At Christmas time we always had a beautiful Christmas tree which the children helped to decorate. We had a Christmas program in which all the children joined, and the parents watched proudly. Afterward everyone joined in a lunch provided by the parents and served in the basement.

I taught two years at the Finland School, and then in the fall of 1923 I went to teach at the Park Hill School located on the Little Marais Road. That was a much smaller school. Among my pupils there were the Kalander girls, the Ali children, the Lehtinen boys, Maki, Leppanen and Leskinen children. I remember Ruth Kalander (Himes) about age 6, a little roly-poly girl who was always freezing her face. One day she came to school with a mask her mother had made, and that finally solved the problem. The children all came to school on skis in winter, and sometimes I would also don skis and accompany them to Finland for an outing.

We turned the girl’s cloakroom into a kitchen so we could have hot lunches, and the older girls took turns cooking, two at a time. We had a small gasoline camp stove to cook on. Cooking detail was a privilege earned by completing all necessary morning school work. I taught the girls to cook various things, among them mashed potatoes, stew, and sometimes pudding. The children brought the food from home. One day it was Tauno Lehtinen’s turn to bring meat, and he arrived at school with a big packsack full of frozen meat. This lasted us some time.

I could always tell when Tauno was coming as he was preceded by his pet crow, which would fly from tree to tree ahead of the boy, calling “Tauno! Tauno!. The crow would stay around the school all day and then accompany Tauno home im the afternoon.

In addition to “reading, writing and arithmetic”, I also taught the girls to sew. We also had many enjoyable Halloween, Thanksgiving, and Christmas parties during my time at the Park Hill School.

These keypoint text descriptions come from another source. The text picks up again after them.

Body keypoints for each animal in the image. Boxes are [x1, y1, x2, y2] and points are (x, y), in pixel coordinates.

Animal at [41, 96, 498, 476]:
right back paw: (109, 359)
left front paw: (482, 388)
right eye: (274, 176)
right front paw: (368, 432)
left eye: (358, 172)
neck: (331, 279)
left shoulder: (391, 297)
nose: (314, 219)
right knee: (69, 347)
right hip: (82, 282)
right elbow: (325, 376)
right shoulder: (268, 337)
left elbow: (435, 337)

At this school, also, we had a wood burning stove, and the wood had to be carried in from the woodshed. The water had to be carried from a spring over by John Pine’s place, which was a goodly distance to carry water. There was no Indoor plumbing, of course. The girls had accommodation in a cubicle at one end of the woodshed, and the boys at the other end. I lived in a little house about a half-mile from the school and walked back and forth. The roads were not plowed in winter then, so sometimes I waded snow knee-deep, but that was all part of the teaching job, along with the janitor work, etc.

I taught at Park Hill School for four years, and then went back to school for a refresher course at Duluth Teacher’s College. I taught one more year at Isabella and then retired.